Googlebot is Google’s web crawling bot (sometimes also called a “spider”). Crawling is the process by which Googlebot discovers new and updated pages to be added to the Google index.
We use a huge set of computers to fetch (or “crawl”) billions of pages on the web. Googlebot uses an algorithmic process: computer programs determine which sites to crawl, how often, and how many pages to fetch from each site.
Googlebot’s crawl process begins with a list of webpage URLs, generated from previous crawl processes and augmented with Sitemap data provided by webmasters. As Googlebot visits each of these websites it detects links (SRC and HREF) on each page and adds them to its list of pages to crawl. New sites, changes to existing sites, and dead links are noted and used to update the Google index.
For most destinations, Googlebot shouldn’t get to your site more than once at regular intervals all things considered. Nonetheless, because of system delays, it’s conceivable that the rate will have all the earmarks of being marginally higher over brief periods.

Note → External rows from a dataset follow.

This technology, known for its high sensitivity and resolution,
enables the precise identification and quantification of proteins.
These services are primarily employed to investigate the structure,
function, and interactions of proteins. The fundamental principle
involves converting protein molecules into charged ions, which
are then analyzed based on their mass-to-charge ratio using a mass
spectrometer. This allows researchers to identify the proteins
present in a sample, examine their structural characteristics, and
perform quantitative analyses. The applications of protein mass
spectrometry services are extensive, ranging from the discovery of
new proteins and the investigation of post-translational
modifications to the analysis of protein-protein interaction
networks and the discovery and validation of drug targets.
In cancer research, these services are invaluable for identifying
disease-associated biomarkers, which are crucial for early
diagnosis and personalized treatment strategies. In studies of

Googlebot was intended to be circulated on a few machines to enhance execution and scale as the web develops. Additionally, to eliminate data transmission utilization, we run numerous crawlers on machines situated close to the locales they’re ordering in the system. In this manner, your logs may demonstrate visits from a few machines at google.com, all with the client operator Googlebot. We will probably creep the greatest number of pages from your site as we can on each visit without overpowering your server’s transfer speed. Demand an adjustment in the slither rate.
It’s relatively difficult to keep a web server mystery by not distributing connections to it. When somebody takes after a connection from your “mystery” server to another web server, your “mystery” URL may show up in the referrer tag and can be put away and distributed by the other web server in its referrer log. Essentially, the web has numerous obsolete and broken connections. At whatever point somebody distributes an erroneous connect to your webpage or neglects to refresh connects to reflect changes in your server, Googlebot will attempt to download a wrong connection from your website.
In the event that you need to keep Googlebot from creeping content on your site, you have various choices, including utilizing robots.txt to piece access to documents and catalogs on your server.
Once you’ve made your robots.txt record, there might be a little deferral before Googlebot finds your progressions. In the event that Googlebot is as yet creeping content you’ve obstructed in robots.txt, watch that the robots.txt is in the right area. It must be in the best registry of the server (for instance, www.example.com/robots.txt); setting the record in a subdirectory won’t have any impact.